Slater would rather see the facility placed in a community that actually has a juvenile justice problem.
“When you put resources into the communities that need them you can transform the community along with the youth,” Slater said.
Currently the Virginia Department of Juvenile Justice has only one secure juvenile correctional center. It is based in Chesterfield, Virginia, roughly two hours away from Hampton Roads.
“Proximity to home communities is a driving force behind our decision to build in Isle of Wight,” said Andrew Block, Jr., Director for the Virginia Department of Juvenile Justice.
He goes on to say the agency researched the entire region, looking for possible sites for this facility. The idea was originally planned for the City of Chesapeake, however, it was withdrawn after community pushback.
“I would say (the location) is definitely a step in the right direction, but why should we settle for what’s OK when we can really work towards what is best?” Slater said, adding the local community of Windsor also has concerns.
Many residents expressed concerns about safety, property values and overall quality of life with the development of a “prison” in their community at a public meeting Monday.
Thursday, the Board of Supervisors may vote to transfer the land valued at $200,000 to DJJ and then contribute $500,000 to help with water and sewer infrastructure, according to the county.

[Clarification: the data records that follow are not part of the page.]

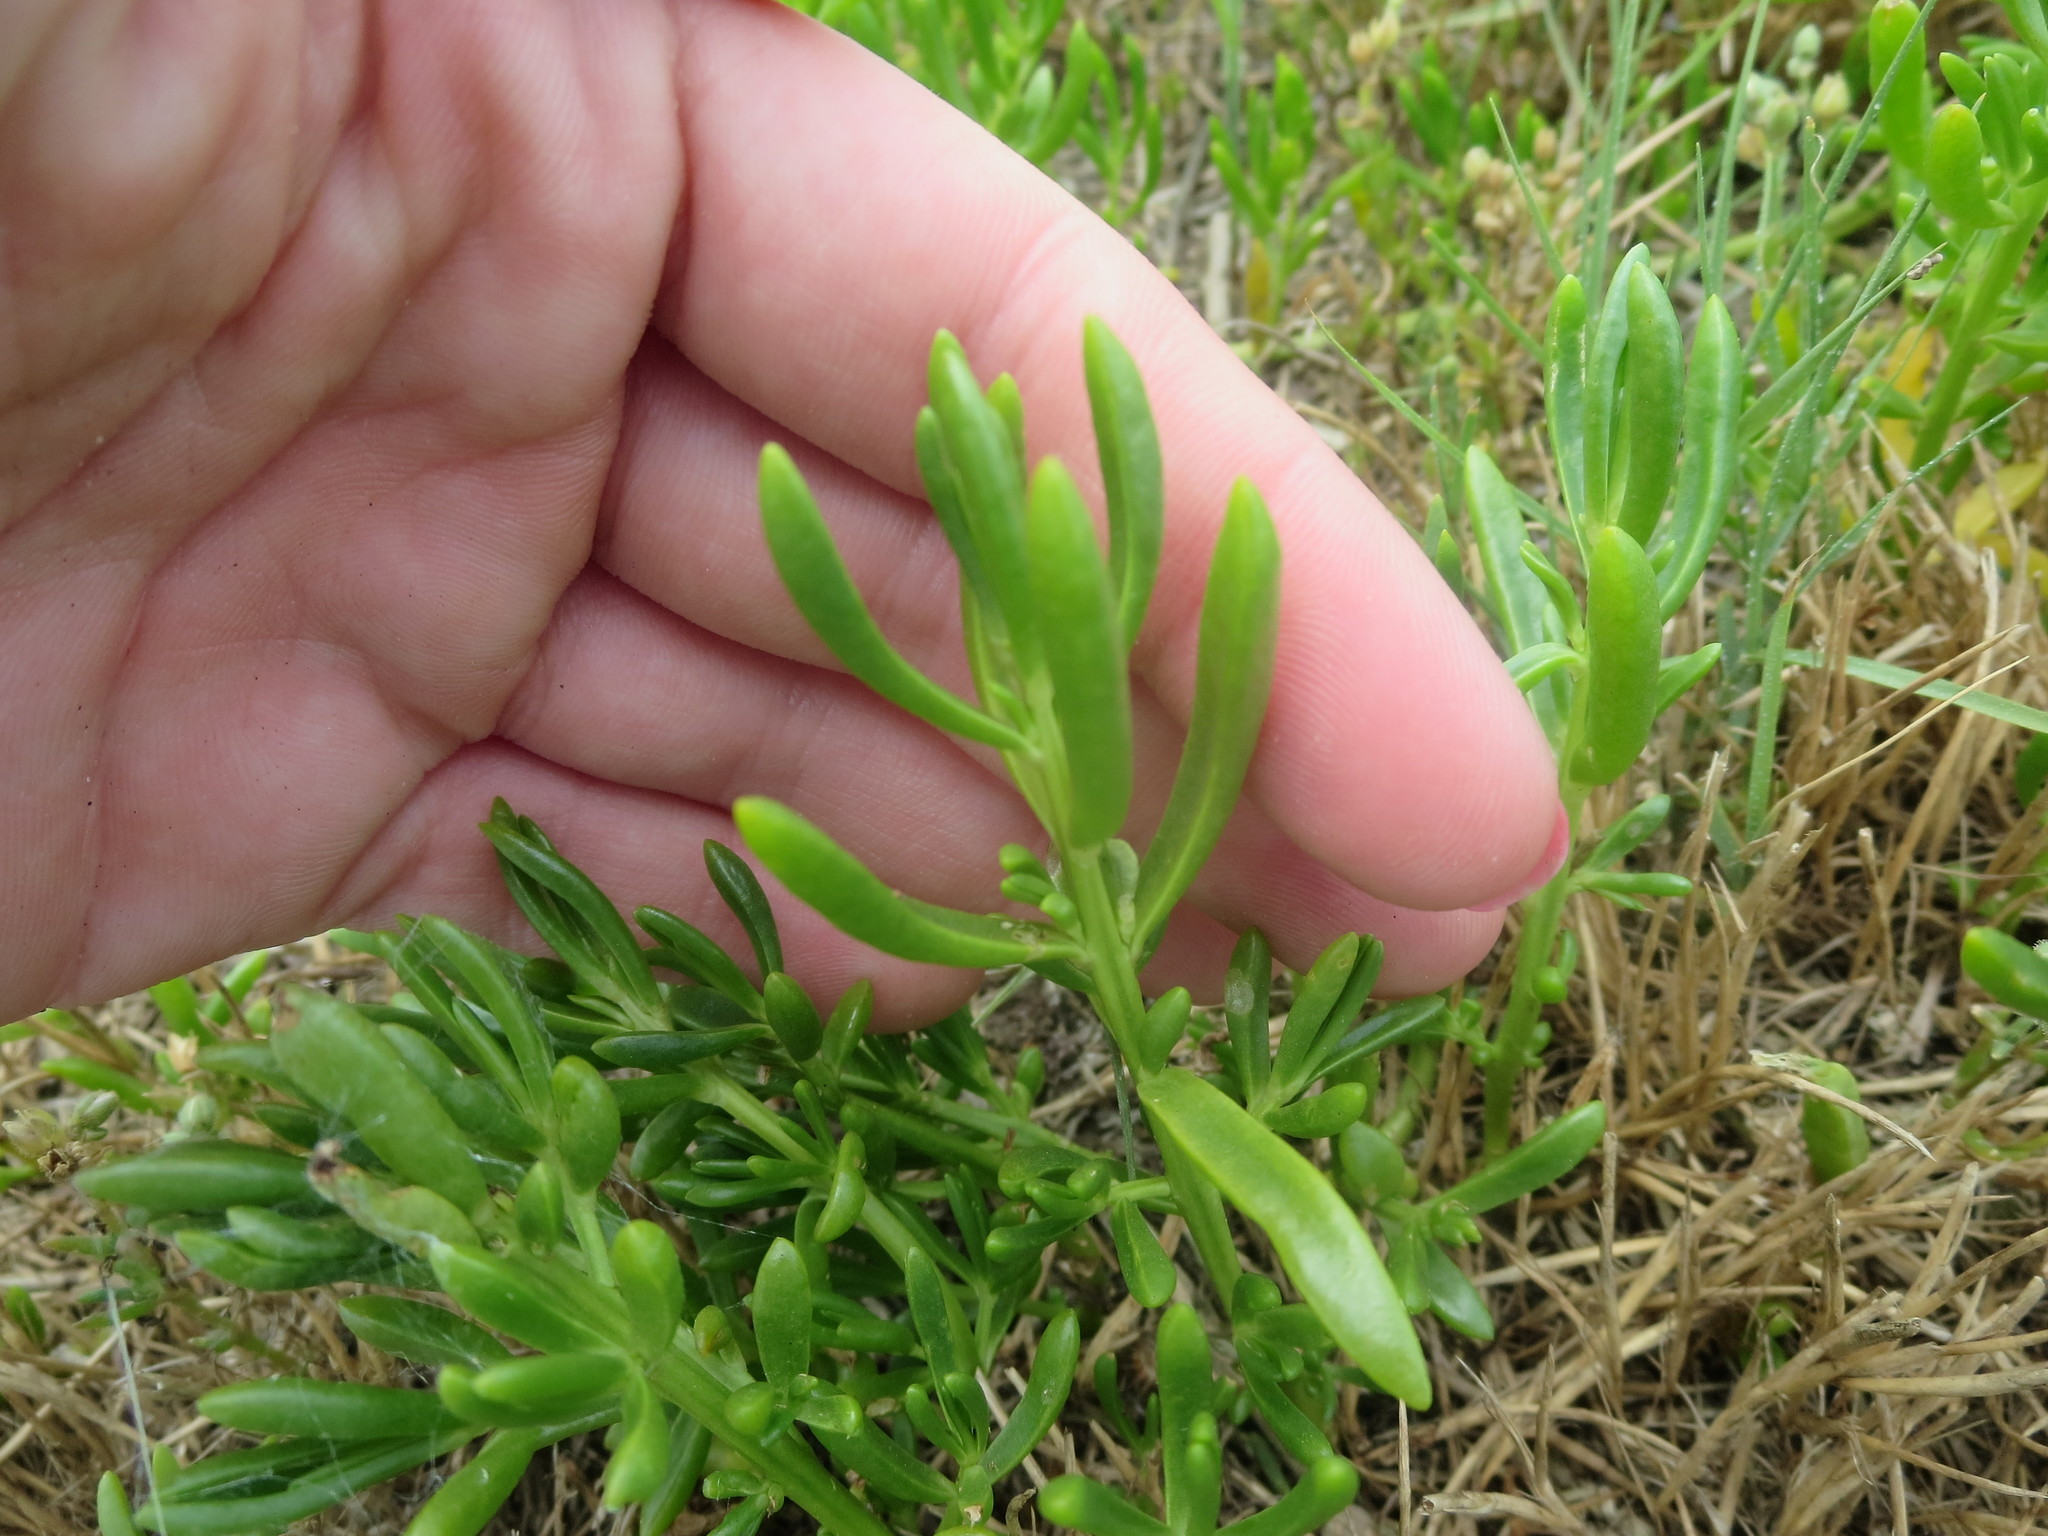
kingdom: Plantae
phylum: Tracheophyta
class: Magnoliopsida
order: Brassicales
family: Bataceae
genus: Batis
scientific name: Batis maritima
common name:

Slater said she will be there.
“I hope the board either votes ‘no’ or defers the issue.” Slater said.
“We are confident in our plan, and that it will benefit the youth we serve in the new facility, the families who love them, and the community we become a part of,” Block said. “We have faith that common sense, not extreme and polarizing statements, will carry the day when it comes time to make a final decision.”
The meeting begins at 6 p.m. at the Isle of Wight County Courthouse complex.